We saw in the previous article that the 2nd Sir Nathaniel Curzon inherited Kedleston Hall in Derbyshire in 1686, but he and his wife Sarah (née Penn) had been living in Penn since 1671 and their younger boys were still at school at Berkhamsted. He does not seem to have moved to Kedleston until 1691 and in c.1700 commissioned Francis Smith of Warwick to build the red-brick house with stone dressings shown in the painting (attributed to Jan Griffier I), keeping its older brick and timber-framed outbuildings and simple walled garden enclosures. The church was the only building shown in the picture to survive when the old hall was pulled down. This house was in turn pulled down in 1759 to build the present Kedleston Hall.
On the west wall of the north transept of Kedleston church, the ambitious standing wall monument by Peter Scheemakers, a noted sculptor of the day, shows husband and wife in Roman dress and was put up by their youngest daughter, Eleanor (the only child born at Kedleston rather than Penn), in 1737. The monument is the only surviving record of what either the second baronet or his wife looked like, although, as we have seen, a portrait of Sarah as a child survives.
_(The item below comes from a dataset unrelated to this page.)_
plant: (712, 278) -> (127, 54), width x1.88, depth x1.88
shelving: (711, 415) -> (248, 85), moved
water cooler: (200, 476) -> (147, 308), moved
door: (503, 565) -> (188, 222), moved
Peter Scheemakers (1691-1781) was from Antwerp where his father was a sculptor. He spent several years studying in Rome, settled in London in c.1730 and rapidly became very successful. One of his very earliest monuments was to Montague Drake of Shardeloes in Amersham church and his most successful work was the statue of Shakespeare in Westminster Abbey.
Penn Arms: Note that the three roundels on the Penn arms are silver, not the mistaken gold on the Penn arms in Penn church.